They stand shoulder to shoulder with Iranian thespian Reza Naji (Children of Heaven) who plays a traffic policeman
driven to mental illness, as many people in the state have been in reality.
Debutant director Aamir Bashir is a confident
storyteller. His team-up with cinematographer Shanker Raman, production
designer Rakesh Yadav and sound designer Nakul Kamte gives us a Kashmir far
removed from the picture-postcard prettiness that Bollywood romances prefer.
Bashir’s Kashmir is grey, grim…and still gorgeous.
My
Best Film #7: Shanghai
Dibakar Banerjee’s Shanghai is about the maze of connections that nurture the
country’s corrupt political system. So Indian is the treatment of the story
that it’s hard to believe it’s based on the novel Z
by Greek writer Vassilis Vassilikos which was made into the award-winning film
by Costa Gavras. Well it is, and Shanghai
is one of the many films of the past couple of years that comes as proof that
Bollywood is gradually moving away from its penchant for plagiarism; and is increasingly
legitimately purchasing the rights to adapt films and literary works that catch
its fancy. But that’s not the only cause for celebration that this film gives
us. There’s the fact that it’s darned good. Shanghai
is set in an Indian state where the ruling party has staked its future on an
International Business Park in the midst of protests against the resulting displacement
of the poor in the name of development.
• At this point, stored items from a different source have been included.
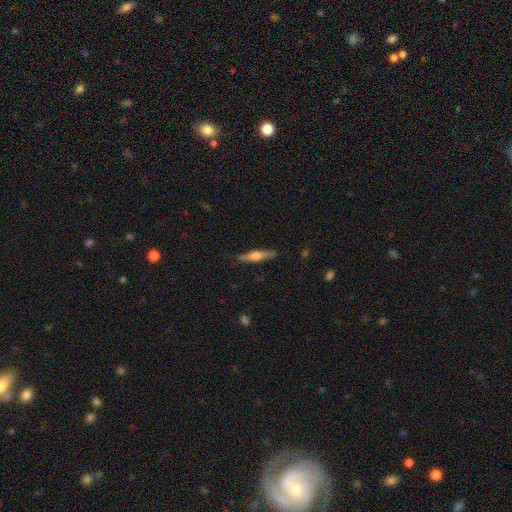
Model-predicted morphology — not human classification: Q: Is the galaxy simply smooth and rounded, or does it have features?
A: featured or disk — 60%.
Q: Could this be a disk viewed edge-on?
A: yes — 97%.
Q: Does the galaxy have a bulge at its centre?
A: rounded — 83%.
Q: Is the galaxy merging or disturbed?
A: none — 89%.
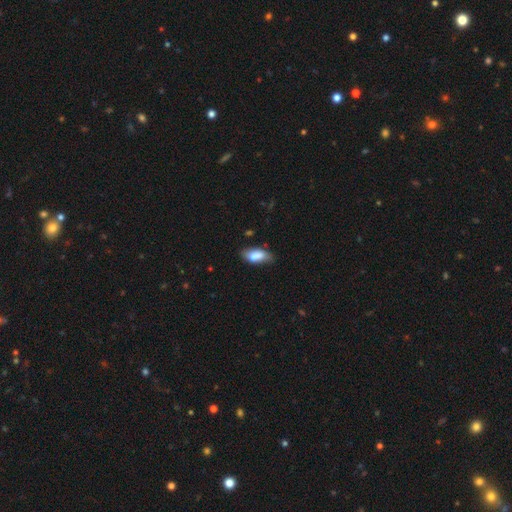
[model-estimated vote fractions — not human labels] Q: Smooth or featured?
A: smooth (80%); runner-up: featured or disk (13%)
Q: How rounded?
A: in between (86%); runner-up: cigar-shaped (11%)
Q: Merging?
A: none (62%); runner-up: minor disturbance (28%)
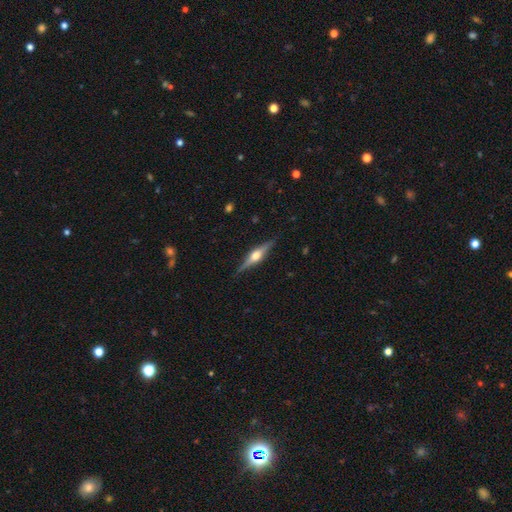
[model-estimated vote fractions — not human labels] A featured or disk galaxy (77%) viewed edge-on (98%) with a rounded central bulge (93%).

Vote fractions:
- Smooth or featured? featured or disk: 77% / smooth: 17% / star or artifact: 6%
- Edge-on disk? yes: 98% / no: 2%
- Edge-on bulge? rounded: 93% / boxy: 5% / none: 2%
- Merging? none: 89% / minor disturbance: 8% / major disturbance: 2% / merger: 1%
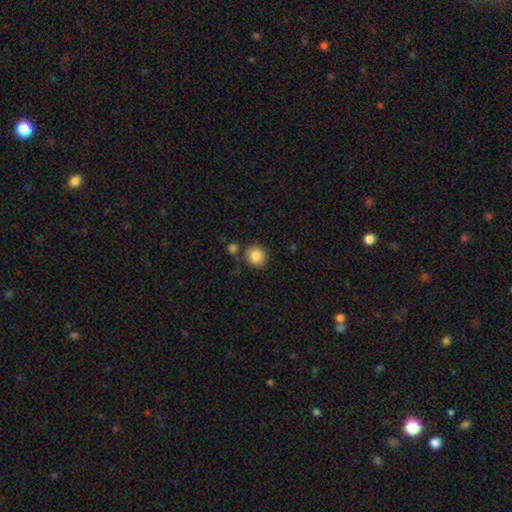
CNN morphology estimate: The model was most divided on "merging": none: 77%, minor disturbance: 10%, merger: 10%, major disturbance: 3%. More confident: smooth or featured — smooth (86%); how rounded — round (84%).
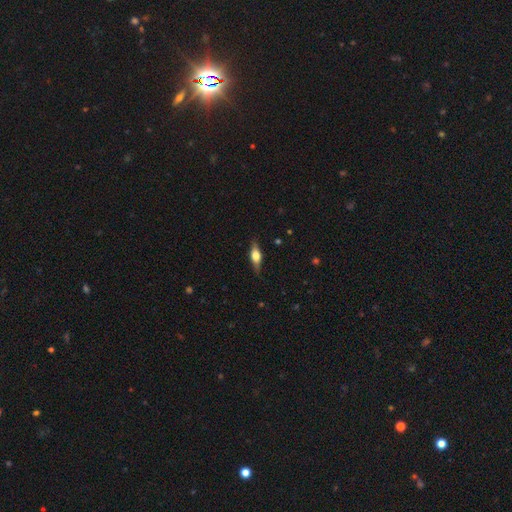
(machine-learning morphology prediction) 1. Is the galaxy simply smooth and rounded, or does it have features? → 51% featured or disk, 43% smooth, 6% star or artifact.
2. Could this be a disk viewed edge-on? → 92% yes, 8% no.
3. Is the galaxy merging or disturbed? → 84% none, 13% minor disturbance, 3% major disturbance, 1% merger.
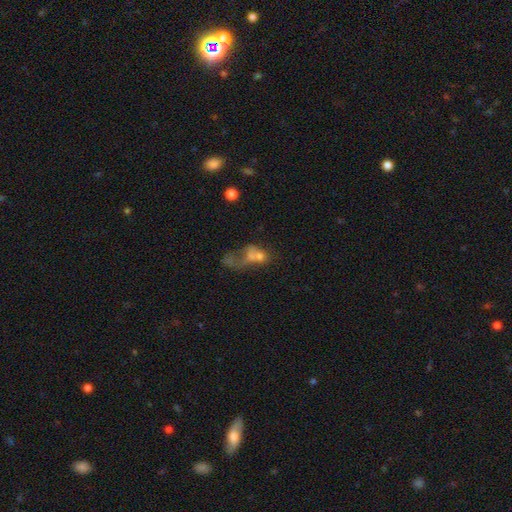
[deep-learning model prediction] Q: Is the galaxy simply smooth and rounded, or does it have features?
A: smooth — 50%.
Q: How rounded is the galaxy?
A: in between — 63%.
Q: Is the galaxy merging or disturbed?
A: merger — 52%.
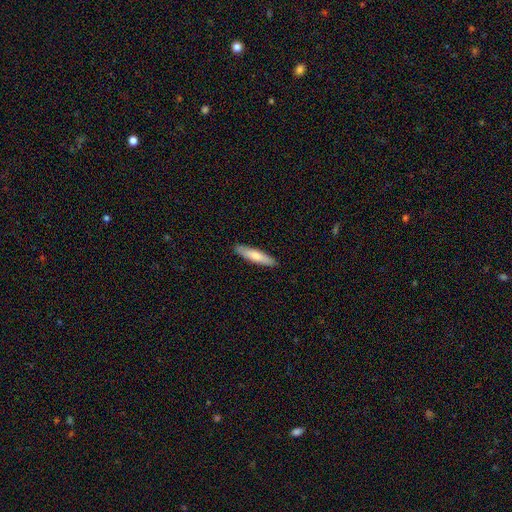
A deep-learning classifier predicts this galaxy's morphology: A smooth galaxy with no disk features (73%) that is cigar-shaped (84%). Merging: none (90%).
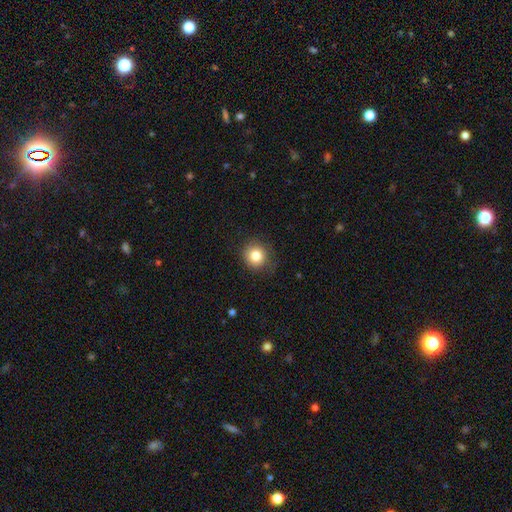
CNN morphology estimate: type=smooth (82%); roundness=round (90%); merging=none (84%).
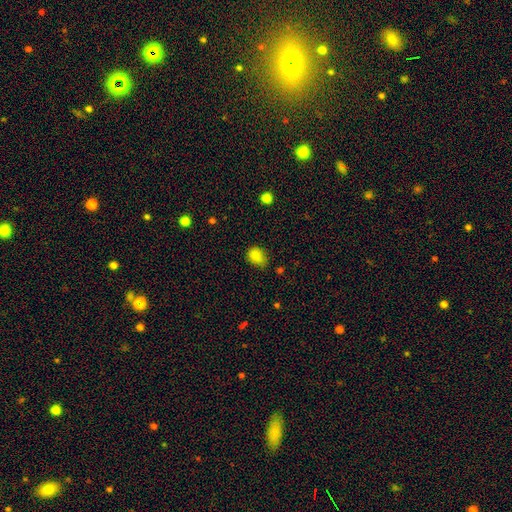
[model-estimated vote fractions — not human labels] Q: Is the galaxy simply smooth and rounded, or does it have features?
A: smooth — 83%.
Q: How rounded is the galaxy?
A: in between — 57%.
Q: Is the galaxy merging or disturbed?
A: none — 58%.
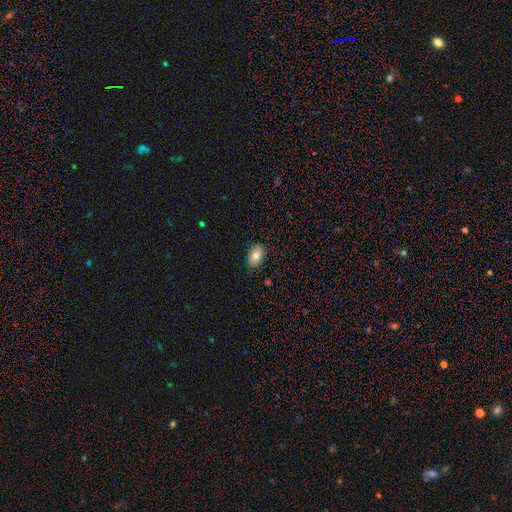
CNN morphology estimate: Overall: smooth (80%). How rounded: in between (89%). Merging: none (86%).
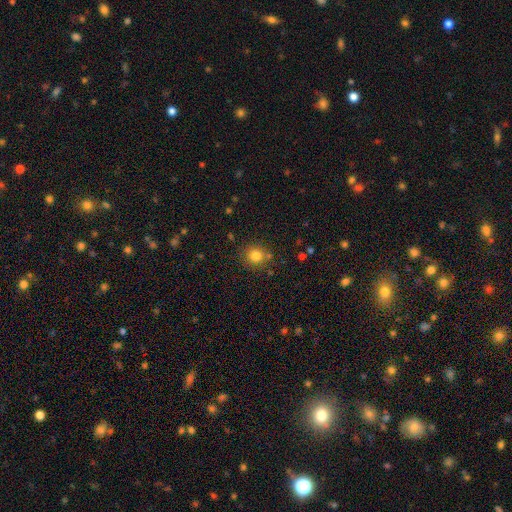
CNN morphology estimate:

With the exception of the uni-tone Kalki
Koechlin playing a pro-poor activist, the rest of the cast deliver well on
their well-written roles. The pick of the lot is Emraan Hashmi (yes, Serial Kisser
Hashmi) in a career-best performance as a porn film cameraman whose friend
becomes collateral damage in a hidden political war. Shanghai takes its time to draw you in, but once that happens, it’s
hard not to be hooked.
My
Best Film #8: Chakravyuh
Director Prakash Jha’s Chakravyuh is an indictment of the police-politician-industry nexus
that indirectly nurtures the country’s Maoist problem. The film stars Arjun
Rampal playing straight-as-an-arrow policeman Adil Khan, struggling to cope
with rebellious locals, a weak-willed senior, corrupt political bosses,
manipulative businessmen and a friend who has gone over to the other side.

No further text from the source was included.